With the images excluded, set down every line of the listing below exactly.

=== Material to process ===
═══

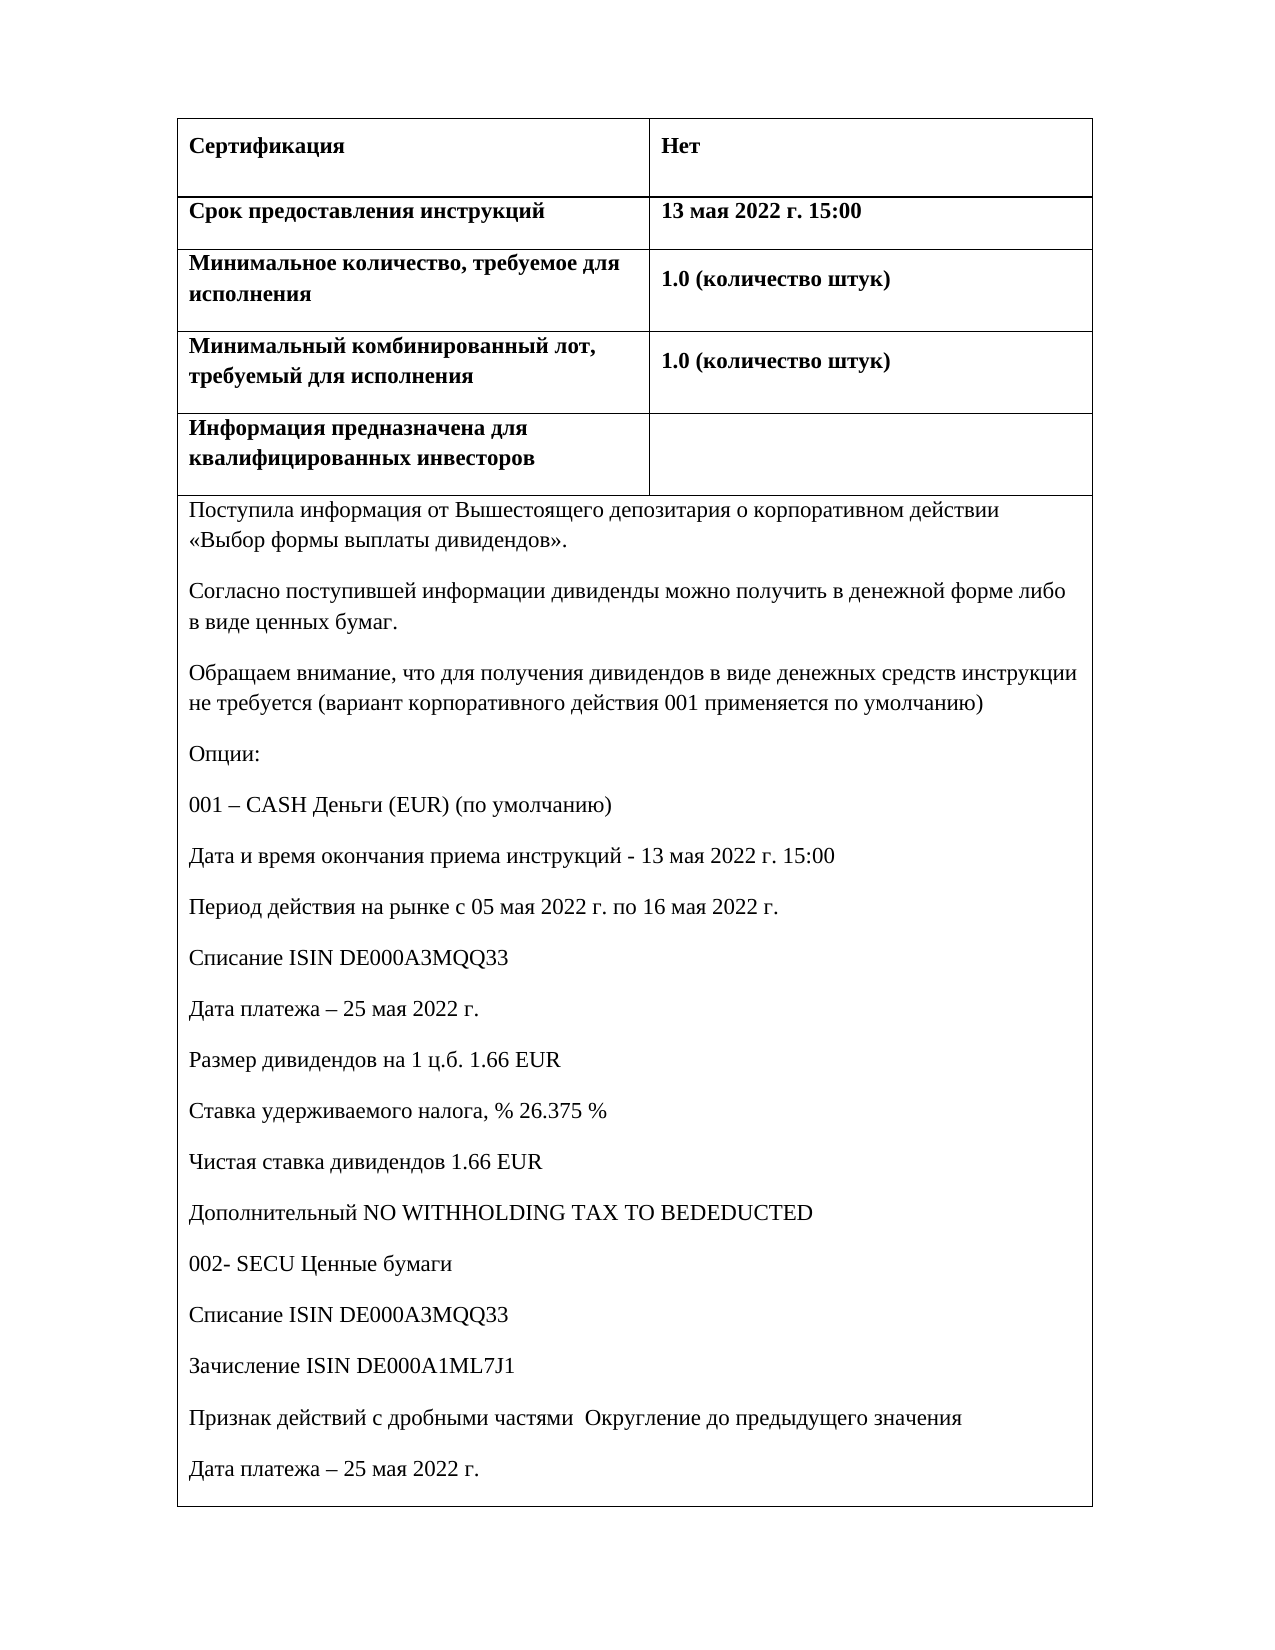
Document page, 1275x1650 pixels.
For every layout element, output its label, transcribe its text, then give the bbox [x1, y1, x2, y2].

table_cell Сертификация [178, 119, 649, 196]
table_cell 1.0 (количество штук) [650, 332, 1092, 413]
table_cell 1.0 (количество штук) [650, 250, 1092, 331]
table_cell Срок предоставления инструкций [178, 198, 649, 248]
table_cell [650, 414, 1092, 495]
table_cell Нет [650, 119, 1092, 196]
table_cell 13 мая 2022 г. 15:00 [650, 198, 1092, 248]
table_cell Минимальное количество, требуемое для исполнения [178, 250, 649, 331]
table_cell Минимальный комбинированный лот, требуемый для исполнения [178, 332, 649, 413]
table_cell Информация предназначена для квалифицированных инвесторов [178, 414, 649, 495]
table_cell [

═══

=== Solution to this exercise ===
Document page, 1275x1650 pixels.
For every layout element, output its label, transcribe its text, then give the bbox [x1, y1, x2, y2].

table_cell Сертификация [178, 119, 649, 196]
table_cell 1.0 (количество штук) [650, 332, 1092, 413]
table_cell 1.0 (количество штук) [650, 250, 1092, 331]
table_cell Срок предоставления инструкций [178, 198, 649, 248]
table_cell [650, 414, 1092, 495]
table_cell Нет [650, 119, 1092, 196]
table_cell 13 мая 2022 г. 15:00 [650, 198, 1092, 248]
table_cell Минимальное количество, требуемое для исполнения [178, 250, 649, 331]
table_cell Минимальный комбинированный лот, требуемый для исполнения [178, 332, 649, 413]
table_cell Информация предназначена для квалифицированных инвесторов [178, 414, 649, 495]
table_cell [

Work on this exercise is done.